No verified proof-of-concept code is publicly available. Refer to the vendor advisory for authoritative technical references rather than synthetic exploit demonstrations.
Detection Methods for CVE-2026-34701
Indicators of Compromise
- Unexpected child processes spawned by InDesign.exe (Windows) or Adobe InDesign (macOS), particularly shells, scripting hosts, or rundll32.exe.
- Crashes or repeated abnormal terminations of InDesign correlated with opening externally sourced documents.
- InDesign processes making outbound network connections to uncategorized or newly registered domains.
- Creation of executables or persistence artifacts in user profile directories immediately after a document open event.
Detection Strategies
- Monitor process lineage for InDesign spawning interpreters such as powershell.exe, cmd.exe, wscript.exe, osascript, or bash.
- Alert on InDesign writing executable content to %APPDATA%, %TEMP%, ~/Library/LaunchAgents, or other persistence locations.
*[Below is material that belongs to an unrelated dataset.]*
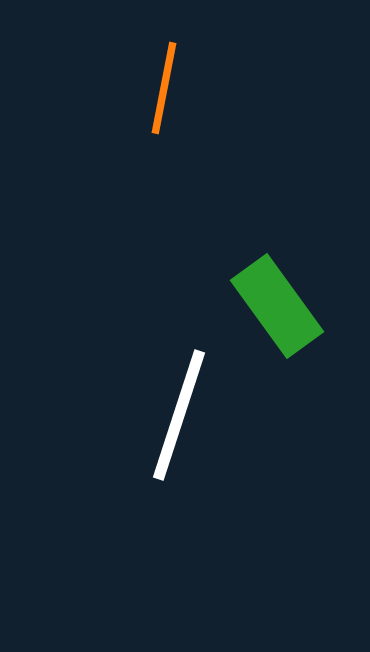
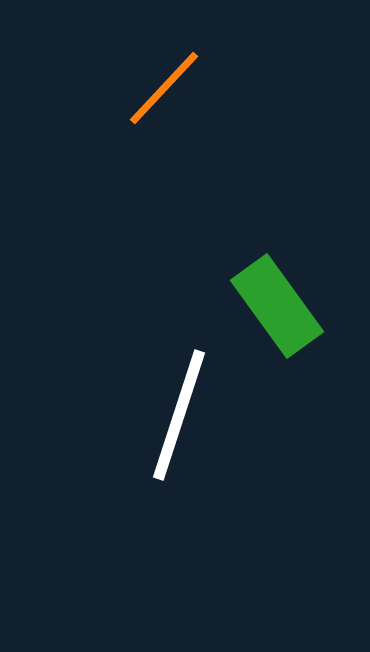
orange line: rotated 32 degrees clockwise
- Correlate file-open telemetry for .indd and .idml files originating from email or browser downloads with subsequent suspicious child process activity.
Monitoring Recommendations
- Track InDesign version inventory across endpoints and flag hosts still running 21.3, 20.5.3, or earlier builds.
- Capture and retain EDR telemetry on InDesign process creation, module loads, and file writes for retrospective hunting.
- Forward macOS Unified Logs and Windows Sysmon events related to InDesign to a centralized analytics platform for anomaly review.
How to Mitigate CVE-2026-34701
Immediate Actions Required
- Apply Adobe's security updates for InDesign as documented in APSB26-58 on all macOS and Windows endpoints.
- Restrict opening of InDesign documents received from untrusted sources until patches are deployed.
- Communicate handling guidance to design and marketing teams, who are the highest-risk users for this vulnerability.
Patch Information
Adobe has released fixed versions through the security bulletin APSB26-58. Administrators should upgrade InDesign Desktop to a version newer than 21.3 and 20.5.3 on all affected platforms. Verify deployment through Adobe Creative Cloud admin consoles or endpoint software inventory.
Workarounds
- Enforce least-privilege user accounts so InDesign does not run with administrative rights.
- Use email and web gateways to inspect and quarantine InDesign file types from external senders.
- Open suspicious documents inside isolated virtual machines or sandboxed environments until patching is complete.
- Disable automatic preview or rendering of InDesign files within file managers and collaboration platforms.
# Example: identify InDesign installations on Windows endpoints
Get-WmiObject -Class Win32_Product | Where-Object { $_.Name -like "*InDesign*" } | Select-Object Name, Version
# Example: identify InDesign installations on macOS endpoints
mdls -name kMDItemVersion "/Applications/Adobe InDesign 2026/Adobe InDesign 2026.app"
Disclaimer: This content was generated using AI. While we strive for accuracy, please verify critical information with official sources.